Bernie Sanders wants to dismantle Medicare

During the Democratic primaries, one of Bernie Sanders’s chief proposals was moving to a single-payer healthcare system. In arguing against this, Clinton claimed that Sanders wanted to “dismantle Medicare” and the Affordable Care Act, whereas she wanted to build upon them. This is an example of the creation of a straw man through gross simplification and omission.

In reality, Sanders’s healthcare plan would have ended Medicare and the ACA as we know them, but only to replace them with a universal healthcare system. No one stood to lose their coverage, but the way Clinton was arguing, it looked like people might.
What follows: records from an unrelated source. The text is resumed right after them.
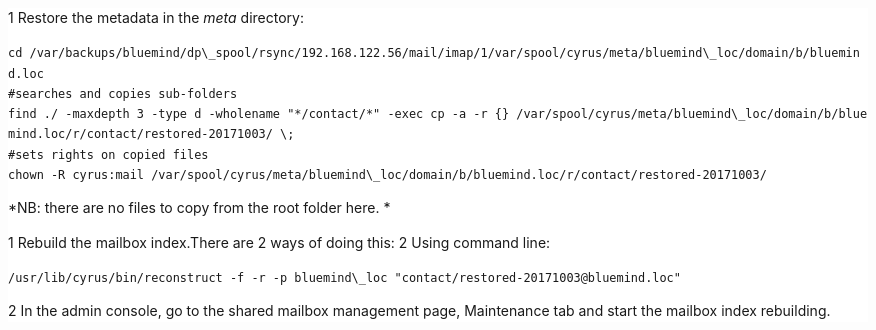 
1 
Restore the metadata in the *meta* directory:


```
cd /var/backups/bluemind/dp\_spool/rsync/192.168.122.56/mail/imap/1/var/spool/cyrus/meta/bluemind\_loc/domain/b/bluemind.loc
#searches and copies sub-folders
find ./ -maxdepth 3 -type d -wholename "*/contact/*" -exec cp -a -r {} /var/spool/cyrus/meta/bluemind\_loc/domain/b/bluemind.loc/r/contact/restored-20171003/ \;
#sets rights on copied files
chown -R cyrus:mail /var/spool/cyrus/meta/bluemind\_loc/domain/b/bluemind.loc/r/contact/restored-20171003/
```


*NB: there are no files to copy from the root folder here. *

1 Rebuild the mailbox index.There are 2 ways of doing this:
  2 
Using command line:


```
/usr/lib/cyrus/bin/reconstruct -f -r -p bluemind\_loc "contact/restored-20171003@bluemind.loc"
```


  2 In the admin console, go to the shared mailbox management page, Maintenance tab and start the mailbox index rebuilding.



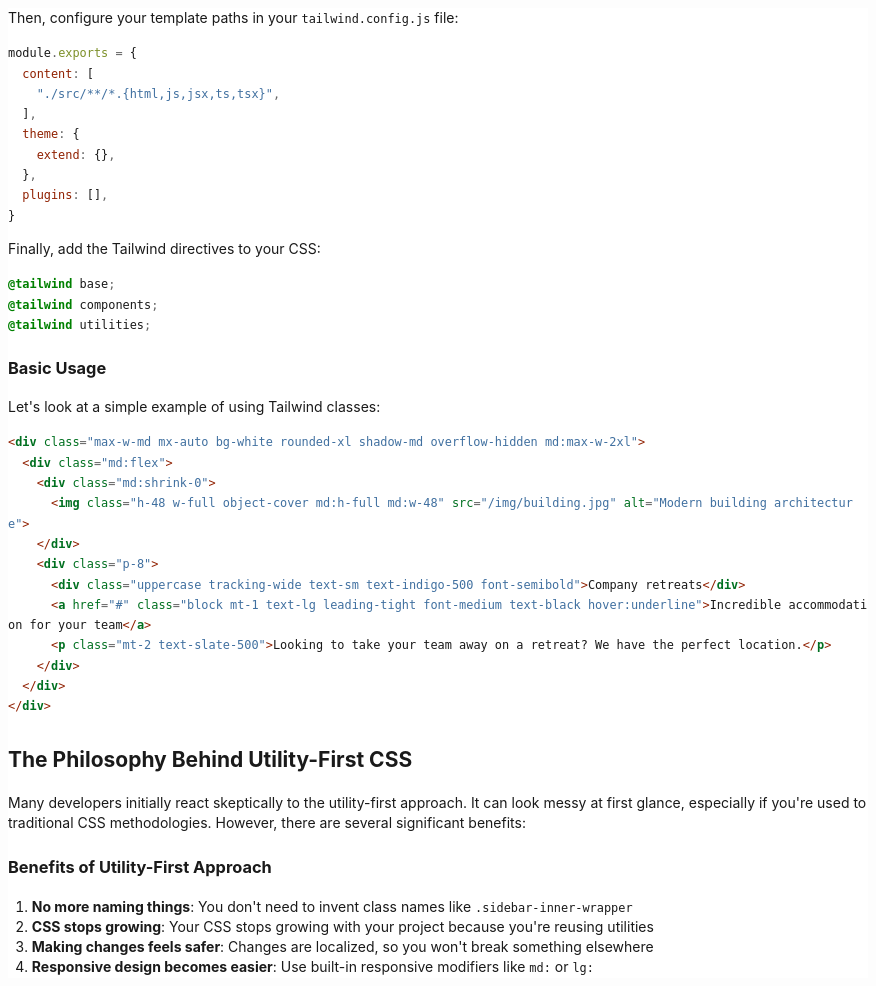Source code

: Then, configure your template paths in your `tailwind.config.js` file:

```javascript
module.exports = {
  content: [
    "./src/**/*.{html,js,jsx,ts,tsx}",
  ],
  theme: {
    extend: {},
  },
  plugins: [],
}
```

Finally, add the Tailwind directives to your CSS:

```css
@tailwind base;
@tailwind components;
@tailwind utilities;
```

### Basic Usage

Let's look at a simple example of using Tailwind classes:

```html
<div class="max-w-md mx-auto bg-white rounded-xl shadow-md overflow-hidden md:max-w-2xl">
  <div class="md:flex">
    <div class="md:shrink-0">
      <img class="h-48 w-full object-cover md:h-full md:w-48" src="/img/building.jpg" alt="Modern building architecture">
    </div>
    <div class="p-8">
      <div class="uppercase tracking-wide text-sm text-indigo-500 font-semibold">Company retreats</div>
      <a href="#" class="block mt-1 text-lg leading-tight font-medium text-black hover:underline">Incredible accommodation for your team</a>
      <p class="mt-2 text-slate-500">Looking to take your team away on a retreat? We have the perfect location.</p>
    </div>
  </div>
</div>
```

## The Philosophy Behind Utility-First CSS

Many developers initially react skeptically to the utility-first approach. It can look messy at first glance, especially if you're used to traditional CSS methodologies. However, there are several significant benefits:

### Benefits of Utility-First Approach

1. **No more naming things**: You don't need to invent class names like `.sidebar-inner-wrapper`
2. **CSS stops growing**: Your CSS stops growing with your project because you're reusing utilities
3. **Making changes feels safer**: Changes are localized, so you won't break something elsewhere
4. **Responsive design becomes easier**: Use built-in responsive modifiers like `md:` or `lg:`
By essentially leaving out half of Sanders’s argument, Clinton made a case against a fictional version of Sanders that seemed just real enough to fool the average voter.

The War on Christmas

This isn’t necessarily a new controversy — conservatives have been bemoaning the supposed persecution of Christians in America for some time — but it is new to the presidential stage. As explained in the New York Times, the War on Christmas emerged from the disdain of Christians who have become increasingly angered to have their presence curbed in public spaces in the name of religious diversity. In truth, of course, Christians and in no way persecuted, but it’s a losing arguments to simply lament the loss of a nativity scene in a public park.

Instead, why not recast proponents of toleration and inclusion as a bunch of Grinches who hate Christmas and want to see it done away with? Suddenly your struggle to keep menorahs out of public spaces doesn’t seem quite so petty anymore, does it? But of course no one actually wants to abolish Christmas, which is what makes this such a comical example of a straw man.

Climate change is like the flat Earth theory

Anthony Scaramucci, adviser to President-elect Trump, recently compared climate change science to the “science” in favor of a flat Earth. “There was an overwhelming science that the Earth was flat, and there was an overwhelming science that we were the center of the world” in Galileo’s day, he said. “We get a lot of things wrong in the scientific community.” While this is a patently ridiculous assertion, credit must be given where credit is due. Scaramucci’s claim is an extremely clever straw man.

It must first be said that the “science” to which Scaramucci is referring wasn’t really science at all, but rather the pseudo-scientific doctrine of the Catholic Church. That fact is irrelevant, however, because the average person, lacking a complete understanding of the scientific method, isn’t going to find a meaningful distinction there. Still, mostly everyone today understands that the Earth isn’t flat. They recognize that, as Scaramucci said, “science” got one wrong there. By equating these two concepts, he assumes any argument that recognizes climate change to also be one that claims the Earth is flat. For that reason, this particular brand of climate change denial wins the award for best (or maybe worst) straw man of 2016.